For the first time in my professional life, I found myself working for a cause that I fiercely believed in. I knew everything I wrote, created, designed, or performed had the potential to change the lives of others, whether through raising donations or simply awareness.
Then in May of 2018, I learned bout Hudl.
Hudl is a software company that offers products that help professional, collegiate, and youth sports teams capture, break down, and distribute film.
A job in sports.
A return, in many ways, to sports.
At the end of any game, the team leading can either do one of two things: They can grasp on to the lead and play cautiously, defensively, and pray that the clock runs out before the other team catches up.
Or they can keep attacking.
Keep building a lead.
Keep pushing forward.
I wanted to keep pushing forward.
Through the guidance of some fellow Trinity Bantams, I eventually applied for a role and was extended an offer. I accepted immediately and in August I went out to Lincoln, Nebraska to the headquarters for training. And that’s when those elevator doors opened and exposed me to the familiar feeling that basketball gave me.
After just over 5 months at Hudl, I’ve found my ultimate passion.

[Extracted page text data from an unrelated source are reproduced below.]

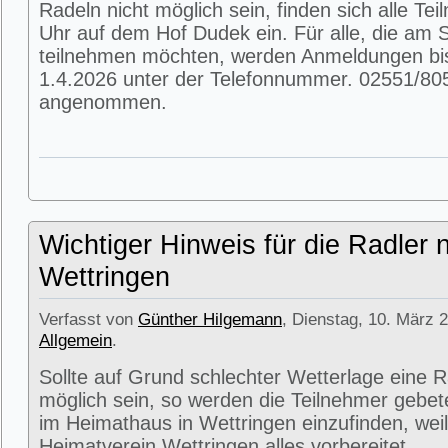
Radeln nicht möglich sein, finden sich alle T
Uhr auf dem Hof Dudek ein. Für alle, die am
teilnehmen möchten, werden Anmeldungen bi
1.4.2026 unter der Telefonnummer. 02551/80
angenommen.
Wichtiger Hinweis für die Radler 
Wettringen
Verfasst von
Günther Hilgemann
, Dienstag, 10. März 2
Allgemein
.
Sollte auf Grund schlechter Wetterlage eine R
möglich sein, so werden die Teilnehmer gebet
im Heimathaus in Wettringen einzufinden, weil
Heimatverein Wettringen alles vorbereitet.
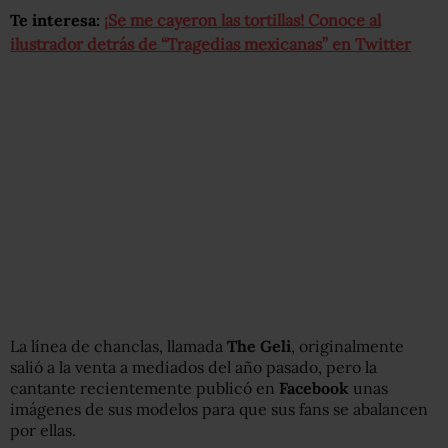
Te interesa:
¡Se me cayeron las tortillas! Conoce al
ilustrador detrás de “Tragedias mexicanas” en Twitter
La línea de chanclas, llamada
The Geli
, originalmente
salió a la venta a mediados del año pasado, pero la
cantante recientemente publicó en
Facebook
unas
imágenes de sus modelos para que sus fans se abalancen
por ellas.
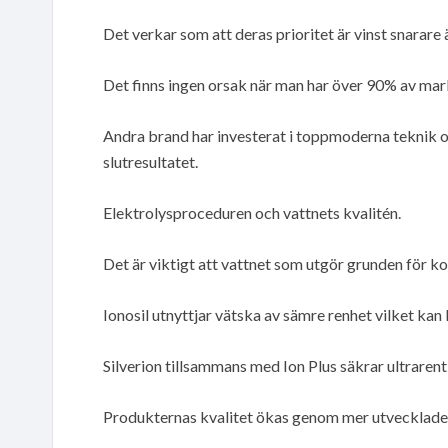
Det verkar som att deras prioritet är vinst snarare 
Det finns ingen orsak när man har över 90% av markn
Andra brand har investerat i toppmoderna teknik och
slutresultatet.
Elektrolysproceduren och vattnets kvalitén.
Det är viktigt att vattnet som utgör grunden för koll
Ionosil utnyttjar vätska av sämre renhet vilket kan
Silverion tillsammans med Ion Plus säkrar ultrarent
Produkternas kvalitet ökas genom mer utvecklade 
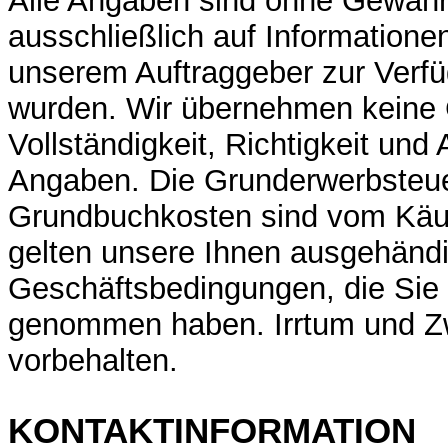
Alle Angaben sind ohne Gewähr
ausschließlich auf Informatione
unserem Auftraggeber zur Verfü
wurden. Wir übernehmen keine 
Vollständigkeit, Richtigkeit und 
Angaben. Die Grunderwerbsteue
Grundbuchkosten sind vom Käuf
gelten unsere Ihnen ausgehänd
Geschäftsbedingungen, die Sie 
genommen haben. Irrtum und Z
vorbehalten.
KONTAKTINFORMATION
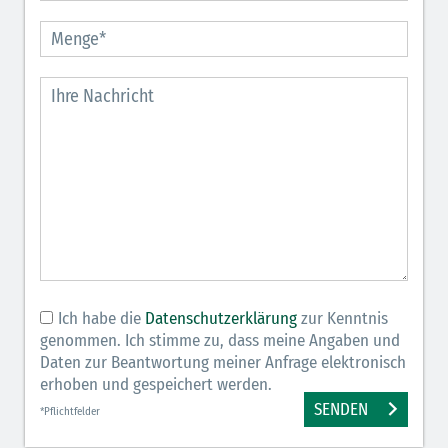
Ich habe die
Datenschutzerklärung
zur Kenntnis
genommen. Ich stimme zu, dass meine Angaben und
Daten zur Beantwortung meiner Anfrage elektronisch
erhoben und gespeichert werden.
SENDEN
*Pflichtfelder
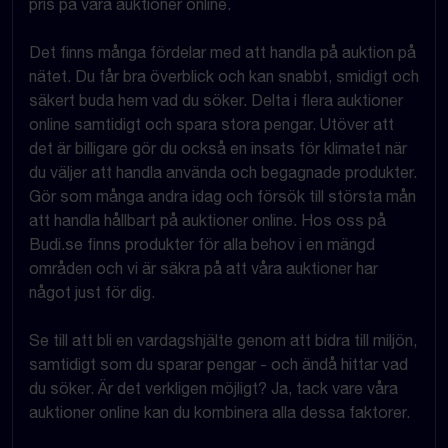
pris på våra auktioner online.
Det finns många fördelar med att handla på auktion på
nätet. Du får bra överblick och kan snabbt, smidigt och
säkert buda hem vad du söker. Delta i flera auktioner
online samtidigt och spara stora pengar. Utöver att
det är billigare gör du också en insats för klimatet när
du väljer att handla använda och begagnade produkter.
Gör som många andra idag och försök till största mån
att handla hållbart på auktioner online. Hos oss på
Budi.se finns produkter för alla behov i en mängd
områden och vi är säkra på att våra auktioner har
något just för dig.
Se till att bli en vardagshjälte genom att bidra till miljön,
samtidigt som du sparar pengar - och ändå hittar vad
du söker. Är det verkligen möjligt? Ja, tack vare våra
auktioner online kan du kombinera alla dessa faktorer.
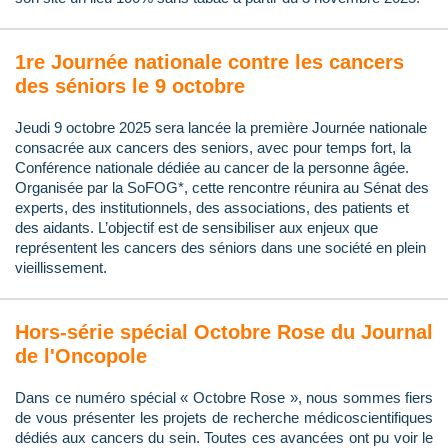
1re Journée nationale contre les cancers
des séniors le 9 octobre
Jeudi 9 octobre 2025 sera lancée la première Journée nationale
consacrée aux cancers des seniors, avec pour temps fort, la
Conférence nationale dédiée au cancer de la personne âgée.
Organisée par la SoFOG*, cette rencontre réunira au Sénat des
experts, des institutionnels, des associations, des patients et
des aidants. L’objectif est de sensibiliser aux enjeux que
représentent les cancers des séniors dans une société en plein
vieillissement.
Hors-série spécial Octobre Rose du Journal
de l'Oncopole
Dans ce numéro spécial « Octobre Rose », nous sommes fiers
de vous présenter les projets de recherche médicoscientifiques
dédiés aux cancers du sein. Toutes ces avancées ont pu voir le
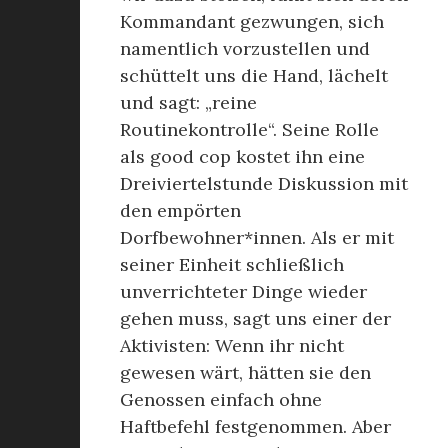
Kommandant gezwungen, sich
namentlich vorzustellen und
schüttelt uns die Hand, lächelt
und sagt: „reine
Routinekontrolle“. Seine Rolle
als good cop kostet ihn eine
Dreiviertelstunde Diskussion mit
den empörten
Dorfbewohner*innen. Als er mit
seiner Einheit schließlich
unverrichteter Dinge wieder
gehen muss, sagt uns einer der
Aktivisten: Wenn ihr nicht
gewesen wärt, hätten sie den
Genossen einfach ohne
Haftbefehl festgenommen. Aber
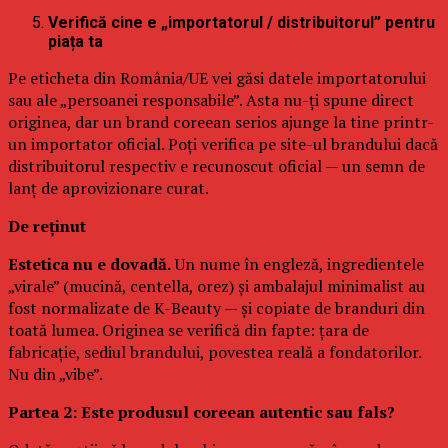
Verifică cine e „importatorul / distribuitorul” pentru
piața ta
Pe eticheta din România/UE vei găsi datele importatorului
sau ale „persoanei responsabile”. Asta nu-ți spune direct
originea, dar un brand coreean serios ajunge la tine printr-
un importator oficial. Poți verifica pe site-ul brandului dacă
distribuitorul respectiv e recunoscut oficial — un semn de
lanț de aprovizionare curat.
De reținut
Estetica nu e dovadă.
Un nume în engleză, ingredientele
„virale” (mucină, centella, orez) și ambalajul minimalist au
fost normalizate de K-Beauty — și copiate de branduri din
toată lumea. Originea se verifică din fapte: țara de
fabricație, sediul brandului, povestea reală a fondatorilor.
Nu din „vibe”.
Partea 2: Este produsul coreean autentic sau fals?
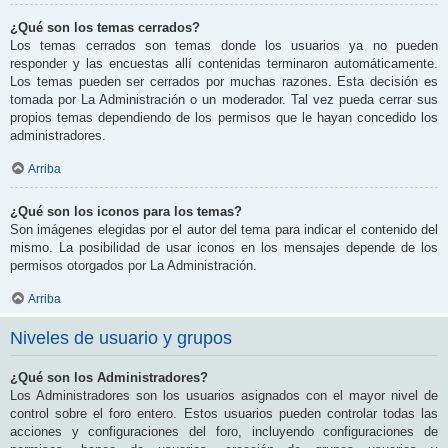
¿Qué son los temas cerrados?
Los temas cerrados son temas donde los usuarios ya no pueden
responder y las encuestas allí contenidas terminaron automáticamente.
Los temas pueden ser cerrados por muchas razones. Esta decisión es
tomada por La Administración o un moderador. Tal vez pueda cerrar sus
propios temas dependiendo de los permisos que le hayan concedido los
administradores.
Arriba
¿Qué son los iconos para los temas?
Son imágenes elegidas por el autor del tema para indicar el contenido del
mismo. La posibilidad de usar iconos en los mensajes depende de los
permisos otorgados por La Administración.
Arriba
Niveles de usuario y grupos
¿Qué son los Administradores?
Los Administradores son los usuarios asignados con el mayor nivel de
control sobre el foro entero. Estos usuarios pueden controlar todas las
acciones y configuraciones del foro, incluyendo configuraciones de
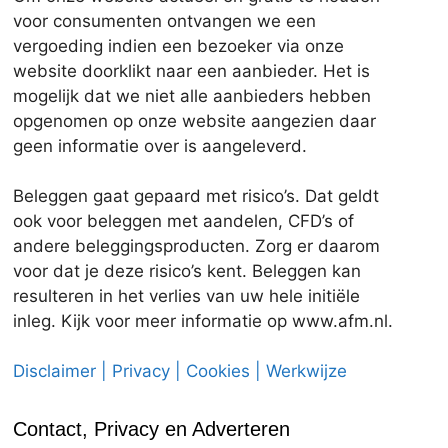
voor consumenten ontvangen we een
vergoeding indien een bezoeker via onze
website doorklikt naar een aanbieder. Het is
mogelijk dat we niet alle aanbieders hebben
opgenomen op onze website aangezien daar
geen informatie over is aangeleverd.
Beleggen gaat gepaard met risico’s. Dat geldt
ook voor beleggen met aandelen, CFD’s of
andere beleggingsproducten. Zorg er daarom
voor dat je deze risico’s kent. Beleggen kan
resulteren in het verlies van uw hele initiële
inleg. Kijk voor meer informatie op www.afm.nl.
Disclaimer | Privacy | Cookies | Werkwijze
Contact, Privacy en Adverteren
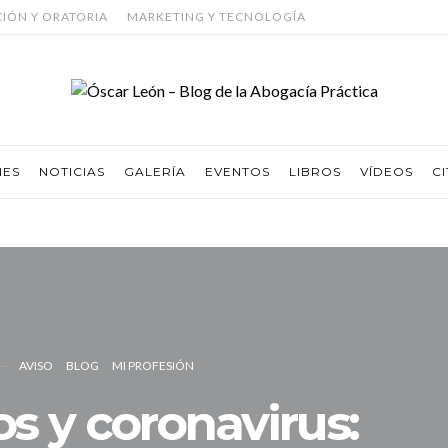
CIÓN Y ORATORIA
MARKETING Y TECNOLOGÍA
NES
NOTICIAS
GALERÍA
EVENTOS
LIBROS
VÍDEOS
CI
AVISO
BLOG
MI PROFESIÓN
 y coronavirus:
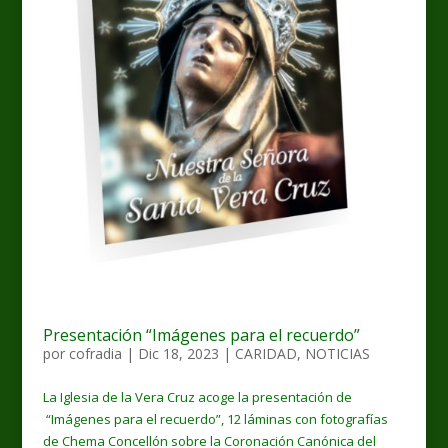
Presentación “Imágenes para el recuerdo”
por
cofradia
|
Dic 18, 2023
|
CARIDAD
,
NOTICIAS
La Iglesia de la Vera Cruz acoge la presentación de
“Imágenes para el recuerdo”, 12 láminas con fotografías
de Chema Concellón sobre la Coronación Canónica del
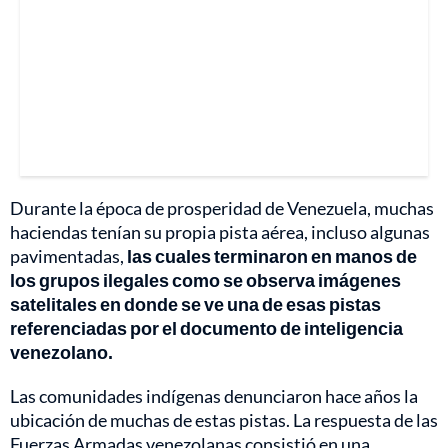
Durante la época de prosperidad de Venezuela, muchas
haciendas tenían su propia pista aérea, incluso algunas
pavimentadas,
las cuales terminaron en manos de
los grupos ilegales como se observa imágenes
satelitales en donde se ve una de esas pistas
referenciadas por el documento de inteligencia
venezolano.
Las comunidades indígenas denunciaron hace años la
ubicación de muchas de estas pistas. La respuesta de las
Fuerzas Armadas venezolanas consistió en una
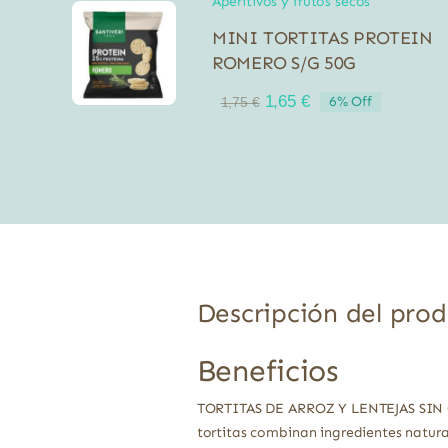
Aperitivos y frutos secos
MINI TORTITAS PROTEIN
ROMERO S/G 50G
El
El
1,65
€
6% Off
1,75
€
precio
precio
original
actual
era:
es:
1,75 €.
1,65 €.
Descripción del pro
Beneficios
TORTITAS DE ARROZ Y LENTEJAS SIN GLUT
tortitas combinan ingredientes natura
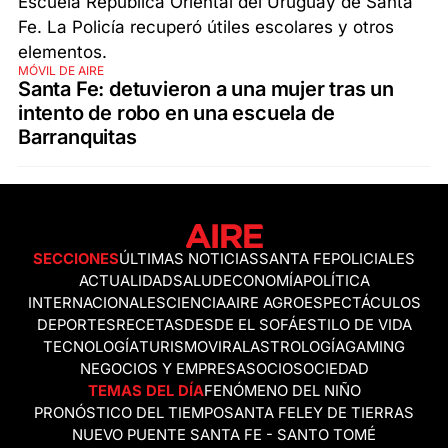
MÓVIL DE AIRE
Santa Fe: detuvieron a una mujer tras un
intento de robo en una escuela de
Barranquitas
SECCIONES
ÚLTIMAS NOTICIAS
SANTA FE
POLICIALES
ACTUALIDAD
SALUD
ECONOMÍA
POLÍTICA
INTERNACIONALES
CIENCIA
AIRE AGRO
ESPECTÁCULOS
DEPORTES
RECETAS
DESDE EL SOFÁ
ESTILO DE VIDA
TECNOLOGÍA
TURISMO
VIRAL
ASTROLOGÍA
GAMING
NEGOCIOS Y EMPRESAS
OCIO
SOCIEDAD
TEMAS DEL DÍA
FENÓMENO DEL NIÑO
PRONÓSTICO DEL TIEMPO
SANTA FE
LEY DE TIERRAS
NUEVO PUENTE SANTA FE - SANTO TOMÉ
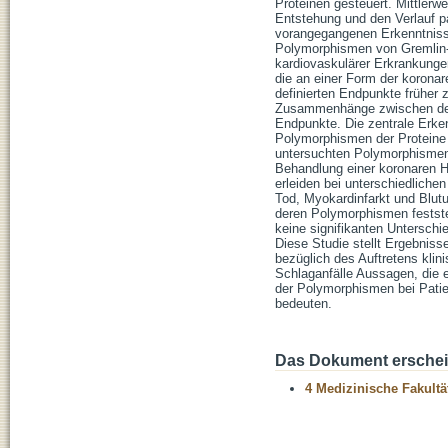
Proteinen gesteuert. Mittlerw
Entstehung und den Verlauf p
vorangegangenen Erkenntnisse
Polymorphismen von Gremlin-1
kardiovaskulärer Erkrankunge
die an einer Form der koronar
definierten Endpunkte früher 
Zusammenhänge zwischen den 
Endpunkte. Die zentrale Erken
Polymorphismen der Proteine M
untersuchten Polymorphismen.
Behandlung einer koronaren H
erleiden bei unterschiedliche
Tod, Myokardinfarkt und Blutu
deren Polymorphismen festste
keine signifikanten Untersch
Diese Studie stellt Ergebnis
bezüglich des Auftretens klin
Schlaganfälle Aussagen, die 
der Polymorphismen bei Patie
bedeuten.
Das Dokument erschein
4 Medizinische Fakultä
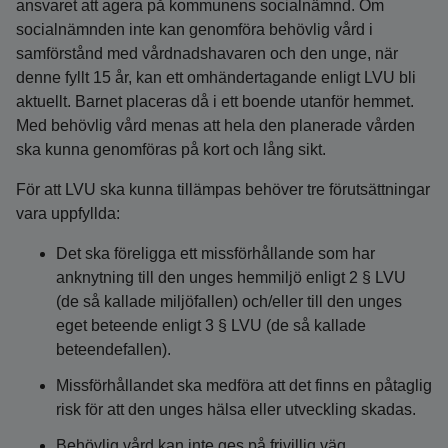
ansvaret att agera på kommunens socialnämnd. Om
socialnämnden inte kan genomföra behövlig vård i
samförstånd med vårdnadshavaren och den unge, när
denne fyllt 15 år, kan ett omhändertagande enligt LVU bli
aktuellt. Barnet placeras då i ett boende utanför hemmet.
Med behövlig vård menas att hela den planerade vården
ska kunna genomföras på kort och lång sikt.
För att LVU ska kunna tillämpas behöver tre förutsättningar
vara uppfyllda:
Det ska föreligga ett missförhållande som har
anknytning till den unges hemmiljö enligt 2 § LVU
(de så kallade miljöfallen) och/eller till den unges
eget beteende enligt 3 § LVU (de så kallade
beteendefallen).
Missförhållandet ska medföra att det finns en påtaglig
risk för att den unges hälsa eller utveckling skadas.
Behövlig vård kan inte ges på frivillig väg.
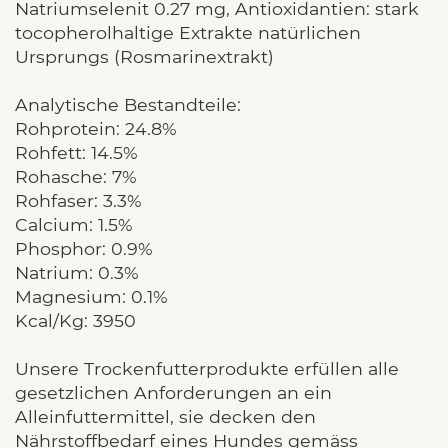
Natriumselenit 0.27 mg, Antioxidantien: stark
tocopherolhaltige Extrakte natürlichen
Ursprungs (Rosmarinextrakt)
Analytische Bestandteile:
Rohprotein: 24.8%
Rohfett: 14.5%
Rohasche: 7%
Rohfaser: 3.3%
Calcium: 1.5%
Phosphor: 0.9%
Natrium: 0.3%
Magnesium: 0.1%
Kcal/Kg: 3950
Unsere Trockenfutterprodukte erfüllen alle
gesetzlichen Anforderungen an ein
Alleinfuttermittel, sie decken den
Nährstoffbedarf eines Hundes gemäss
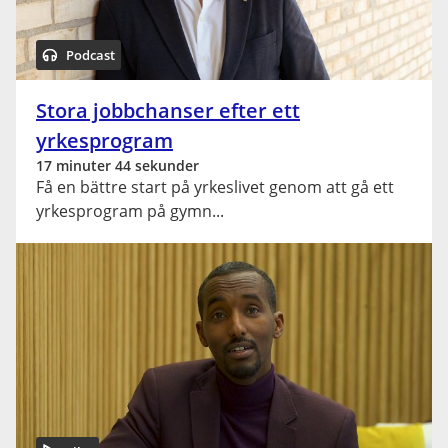
Podcast
Stora jobbchanser efter ett
yrkesprogram
17 minuter 44 sekunder
Få en bättre start på yrkeslivet genom att gå ett
yrkesprogram på gymn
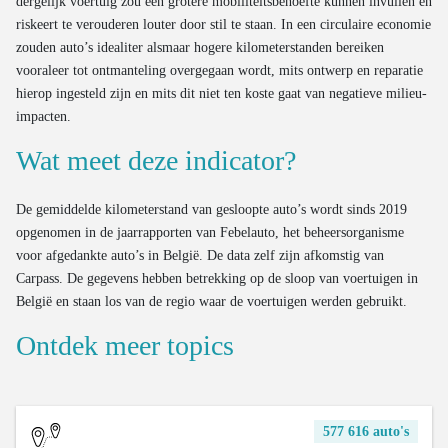
dergelijk voertuig zou een grotere mobiliteitsbehoefte kunnen invullen en
riskeert te verouderen louter door stil te staan. In een circulaire economie
zouden auto’s idealiter alsmaar hogere kilometerstanden bereiken
vooraleer tot ontmanteling overgegaan wordt, mits ontwerp en reparatie
hierop ingesteld zijn en mits dit niet ten koste gaat van negatieve milieu-
impacten.
Wat meet deze indicator?
De gemiddelde kilometerstand van gesloopte auto’s wordt sinds 2019
opgenomen in de jaarrapporten van Febelauto, het beheersorganisme
voor afgedankte auto’s in België. De data zelf zijn afkomstig van
Carpass. De gegevens hebben betrekking op de sloop van voertuigen in
België en staan los van de regio waar de voertuigen werden gebruikt.
Ontdek meer topics
577 616 auto's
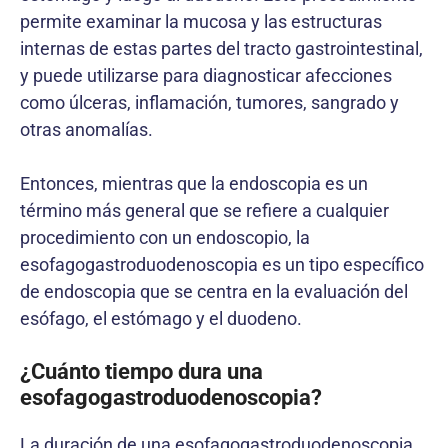
permite examinar la mucosa y las estructuras
internas de estas partes del tracto gastrointestinal,
y puede utilizarse para diagnosticar afecciones
como úlceras, inflamación, tumores, sangrado y
otras anomalías.
Entonces, mientras que la endoscopia es un
término más general que se refiere a cualquier
procedimiento con un endoscopio, la
esofagogastroduodenoscopia es un tipo específico
de endoscopia que se centra en la evaluación del
esófago, el estómago y el duodeno.
¿Cuánto tiempo dura una
esofagogastroduodenoscopia?
La duración de una esofagogastroduodenoscopia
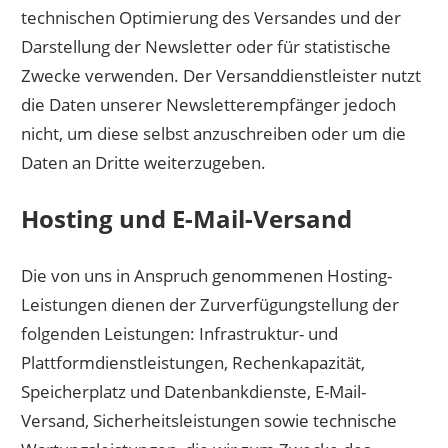
technischen Optimierung des Versandes und der
Darstellung der Newsletter oder für statistische
Zwecke verwenden. Der Versanddienstleister nutzt
die Daten unserer Newsletterempfänger jedoch
nicht, um diese selbst anzuschreiben oder um die
Daten an Dritte weiterzugeben.
Hosting und E-Mail-Versand
Die von uns in Anspruch genommenen Hosting-
Leistungen dienen der Zurverfügungstellung der
folgenden Leistungen: Infrastruktur- und
Plattformdienstleistungen, Rechenkapazität,
Speicherplatz und Datenbankdienste, E-Mail-
Versand, Sicherheitsleistungen sowie technische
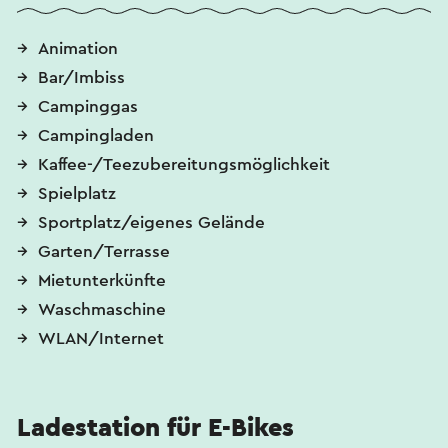
Animation
Bar/Imbiss
Campinggas
Campingladen
Kaffee-/Teezubereitungsmöglichkeit
Spielplatz
Sportplatz/eigenes Gelände
Garten/Terrasse
Mietunterkünfte
Waschmaschine
WLAN/Internet
Ladestation für E-Bikes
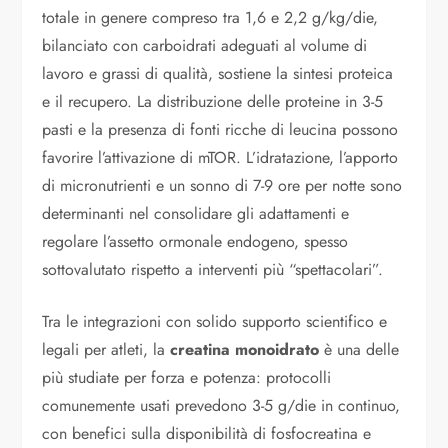
totale in genere compreso tra 1,6 e 2,2 g/kg/die,
bilanciato con carboidrati adeguati al volume di
lavoro e grassi di qualità, sostiene la sintesi proteica
e il recupero. La distribuzione delle proteine in 3-5
pasti e la presenza di fonti ricche di leucina possono
favorire l’attivazione di mTOR. L’idratazione, l’apporto
di micronutrienti e un sonno di 7-9 ore per notte sono
determinanti nel consolidare gli adattamenti e
regolare l’assetto ormonale endogeno, spesso
sottovalutato rispetto a interventi più “spettacolari”.
Tra le integrazioni con solido supporto scientifico e
legali per atleti, la
creatina monoidrato
è una delle
più studiate per forza e potenza: protocolli
comunemente usati prevedono 3-5 g/die in continuo,
con benefici sulla disponibilità di fosfocreatina e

Up to this point, I had found pieces of it, much like a puzzle where you find a new piece, connect it to another, but the final picture still wasn’t clear.
In sports when you prepare for a zone but suddenly find yourself playing against a man-to-man defense, the reality is that you have a lot of game left to adapt. No team, in the history of sports, has won a game in the first 30 seconds. As the common phrase goes, “you play until the final buzzer.”
We have all been part of games where we’ve gotten far behind early. Professionally, I went down early. I took jobs that rarely sparked my interest, let alone invoked any ounce of passion. But after a much needed half time adjustment, I began to find the pieces that would lead me to where I am now. Much like in sports, professional careers are never won in the first quarter. It took me two ACL injuries, moving to two cities (one without a plan), and taking five jobs over ten years to find something I love. Your career is a grind, a long-haul, and if along the way you can adapt and evolve new skills, you’ll find yourself coming out on top as your professional life advances.
When you finally find a job or career you love, you’ll find that feeling that as athletes we all want more than any other; the feeling of being part of one more game.